Die naam is een voorbeeld van de talloze leuke feitjes waarmee het boek, voor zij die bekend zijn met het gebied, (vanzelfsprekend) vol zit. De inmiddels straatnaam Nieuwe Tuinen spreekt voor zich, maar wie wist dat waar nu de Willem van der Potstraat in Honselersdijk ligt vroeger door de koopman en dichter een sloot werd getrokken door zijn eigen land om stilstand van water en stankoverlast te voorkomen? Met deze actie ontstond land voor kavels en kassen. Zestien stuks in totaal, nieuwe tuinen.

Tuinders van buiten
De voorliefde van de schrijver voor economische geschiedenis komt in het boek tot uiting in de nodige cijfers. Onder andere de prijzen die tuinders voor hun product kregen komen regelmatig voorbij. Die cijfers voorziet Van Duijn, m.b.v. de bronnen die hij raadpleegde, van duiding. Zo werden door schaarste in de Eerste Wereldoorlog ‘soms fabelachtige prijzen’ behaald. Een crisis was echter nooit ver weg. In de jaren dertig was het bijvoorbeeld doordraaien geblazen. Dusdanig zelfs dat telers een minimumprijs kregen van de overheid, die wel begon het aanbod strikt te reguleren met teeltregelingen.

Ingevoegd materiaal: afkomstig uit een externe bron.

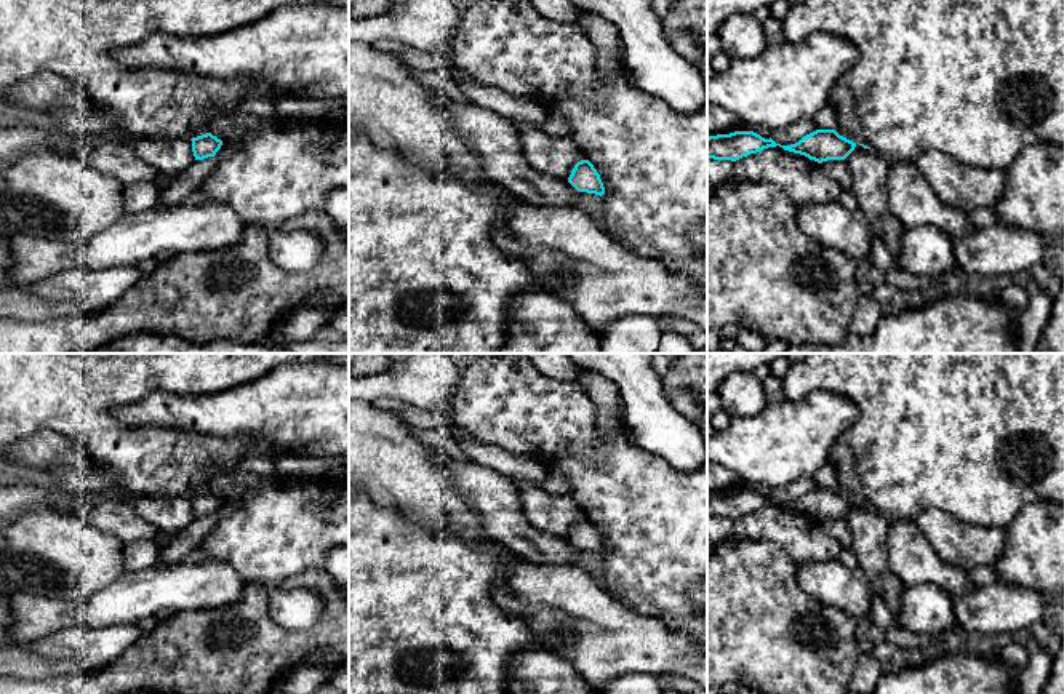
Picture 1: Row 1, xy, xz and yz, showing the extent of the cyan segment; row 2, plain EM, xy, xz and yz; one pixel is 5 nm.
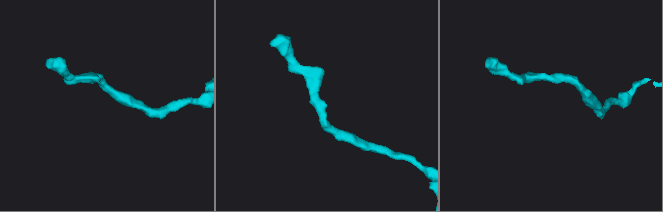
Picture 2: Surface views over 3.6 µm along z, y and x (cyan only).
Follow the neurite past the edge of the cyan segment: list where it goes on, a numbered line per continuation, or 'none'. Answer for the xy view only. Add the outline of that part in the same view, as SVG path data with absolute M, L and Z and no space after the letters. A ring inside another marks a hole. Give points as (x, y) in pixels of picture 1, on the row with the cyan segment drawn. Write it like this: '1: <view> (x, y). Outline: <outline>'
none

Lage prijzen in de glasgroenten waren een van de redenen voor tuinders, waaronder veel ‘veldstudenten’ van goede komaf van buiten het Westland die niet konden leren en daarom tuinder werden, om op bloementeelt over te stappen. Tot de jaren ’20 was sierteelt nog veelal een uitwijkmogelijkheid, maar nu werd het stilaan serieuzer. Ook met de veilingen, waarvan er voor groenten en fruit al veel waren, maar voor bloemen nog niet. In 1931 zag aan de Dijkweg in Honselersdijk ‘de bloemenveiling’ het licht. 

Bloemen
Na de Tweede Wereldoorlog, waarbij Van Duijn net als voor alle historische perioden de Westlandse geschiedenis in de Nederlandse algemene historische context plaatst, schoot de tomatenteelt omhoog. Inmiddels allang geen bijzonder product meer, maar gemeengoed en voor het merendeel voor export. Druiven daarentegen werden wel een bijzonderheid. De teelt nam flink af en daar konden Druivenfeesten, later Oogstfeesten om het breder te trekken, en druivenprinsessen niets aan veranderen.

Met het vrijgeven van de sierteelt en het vervallen van de regulering van het aanbod middels teeltvergunning vond ook de sierteelt in het Westland steeds meer de weg omhoog. De ‘grote drie’ werden fresia, anjer en troschrysant. Kleine, oudere kassen in vooral Naaldwijk en Honselersdijk kregen met bloemen een andere invulling. Een hogere prijs per vierkante meter maakte dat deze kleinere kassen toch van nut bleven.

Crisis
Tegen het eind van het boek volgen de ontwikkelingen elkaar sneller op en stipt de schrijver ontwikkelingen zoals de introductie van de substraatteelt (in tomaat in 1972), de Wasserbombecrisis van de jaren ’90, de start van The Greenery en veilingfusies en het invoeren van ‘televeilen’ aan.

Zulke ontwikkelingen zullen zich blijven voordoen, ook de komende tientallen of honderden jaren. Het Westland toonde zich door de jaren heen inventief met oplossingen en antwoorden op crisissen. Met corona heeft zich, zo zal naar alle waarschijnlijkheid in toekomstige geschiedenisboeken blijken, zo’n nieuwe crisis aangediend.

De crisis gaat zijn sporen nalaten. Zoveel is duidelijk. De geschiedenis kan daarbij helpen om perspectief te blijven zien. Dit boek helpt daarbij, al is dat niet de insteek van de auteur. Dat was ook het creëren van een feest der herkenning misschien niet direct, maar ook dat helpt om zo aan het eind van het jaar de crisis al lezend of bladerend voor even te vergeten.

Het boek, uitgegeven door Walburg Pers, is te koop voor € 39,50, is gebonden, telt 432 pagina’s en ook te vinden a.h.v. het ISBN-nummer 9789462495067.